• What you have to do:
Give back exactly the lines of the material below that start at the line containing "922 196 574" and end at the line containing "331 299 15.99", and no others.
☆ ☆ ☆
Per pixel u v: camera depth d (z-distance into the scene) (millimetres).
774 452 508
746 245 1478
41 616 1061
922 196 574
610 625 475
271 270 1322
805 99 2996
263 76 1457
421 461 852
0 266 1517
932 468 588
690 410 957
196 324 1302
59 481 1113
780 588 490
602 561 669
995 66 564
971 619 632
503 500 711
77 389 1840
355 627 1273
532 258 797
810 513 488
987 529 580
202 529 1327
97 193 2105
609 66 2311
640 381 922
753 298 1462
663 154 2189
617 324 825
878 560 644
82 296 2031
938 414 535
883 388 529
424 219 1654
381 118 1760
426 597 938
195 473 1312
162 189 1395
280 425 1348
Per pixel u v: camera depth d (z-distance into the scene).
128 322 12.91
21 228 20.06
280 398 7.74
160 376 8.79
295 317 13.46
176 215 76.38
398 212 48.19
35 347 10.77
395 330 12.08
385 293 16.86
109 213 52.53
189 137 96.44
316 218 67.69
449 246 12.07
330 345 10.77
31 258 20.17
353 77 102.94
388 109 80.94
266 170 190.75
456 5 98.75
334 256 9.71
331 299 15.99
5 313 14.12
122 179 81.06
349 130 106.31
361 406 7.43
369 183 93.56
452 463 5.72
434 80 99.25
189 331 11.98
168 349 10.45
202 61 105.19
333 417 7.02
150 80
☆ ☆ ☆
• Solution for this exercise:
922 196 574
610 625 475
271 270 1322
805 99 2996
263 76 1457
421 461 852
0 266 1517
932 468 588
690 410 957
196 324 1302
59 481 1113
780 588 490
602 561 669
995 66 564
971 619 632
503 500 711
77 389 1840
355 627 1273
532 258 797
810 513 488
987 529 580
202 529 1327
97 193 2105
609 66 2311
640 381 922
753 298 1462
663 154 2189
617 324 825
878 560 644
82 296 2031
938 414 535
883 388 529
424 219 1654
381 118 1760
426 597 938
195 473 1312
162 189 1395
280 425 1348
Per pixel u v: camera depth d (z-distance into the scene).
128 322 12.91
21 228 20.06
280 398 7.74
160 376 8.79
295 317 13.46
176 215 76.38
398 212 48.19
35 347 10.77
395 330 12.08
385 293 16.86
109 213 52.53
189 137 96.44
316 218 67.69
449 246 12.07
330 345 10.77
31 258 20.17
353 77 102.94
388 109 80.94
266 170 190.75
456 5 98.75
334 256 9.71
331 299 15.99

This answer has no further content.